There are several reasons for this:
The activity of the circular muscle of the mouth. Our mouth is in constant motion when we eat, when we speak, or even when we mute. Therefore, some have to pay for the excessive mobility of the circular muscle with wrinkles.
Age-related changes. The aging process begins at the age of 25. With age, the area around the mouth becomes less elastic and moisturized.
Smoking. Firstly, it is a strong intoxication of the body. Secondly, when smoking, the lips fold “into a tube”, provoking the formation of purse-string wrinkles. Hence the name.
Decreased estrogen levels. This hormone plays an important role in the youthfulness of a woman’s skin – it stimulates the production of hyaluronic acid, maintains fluid balance and the structural integrity of the skin.And with age, the level of estrogen gradually decreases, which affects the appearance not in the best way.
Excessive exposure to the sun. The sun is a very aggressive factor that worsens the condition of the skin. It causes photoaging, which leads to a decrease in the content of hyaluronic acid, collagen and elastin.
Unbalanced diet. And in particular – insufficient use of products that make the skin elastic: meat, poultry, fish, eggs.

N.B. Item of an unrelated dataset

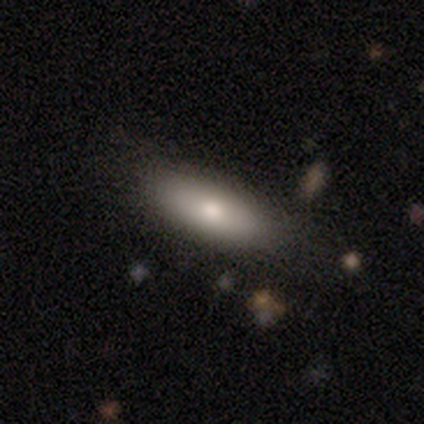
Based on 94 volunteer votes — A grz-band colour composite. It shows a smooth galaxy with no disk features (76%) that is in between round and cigar-shaped (66%). Merging: none (83%).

Lack of vitamins A, E, C, B1, B7, B9. They activate the production of elastin, collagen fibers, improve the defense mechanisms of the skin, fight against dryness, excessive oiliness, irritation, and peeling. They also help protect against UV rays.
Heredity. Skin type and a tendency to early appearance of wrinkles are passed on to us from our parents. So if your grandmother and mom had purse-string wrinkles, you probably can’t avoid them either.
Types of wrinkles around the mouth
Elimination of wrinkles around the mouth largely depends on their type. There are such types:
Nasolabial folds. These are two long “strings” of a semi-oval shape, located on both sides of the nose and leading to the corners of the mouth. Everyone has them, but with age they become more pronounced and noticeable.
Puppet wrinkles. They are also called “folds of sorrow”.They are positioned vertically downward and directed from the corners of the mouth to the chin.
Purse wrinkles. These are vertical folds above the upper lip and below the lower lip. Popularly referred to as “smoker’s wrinkles”.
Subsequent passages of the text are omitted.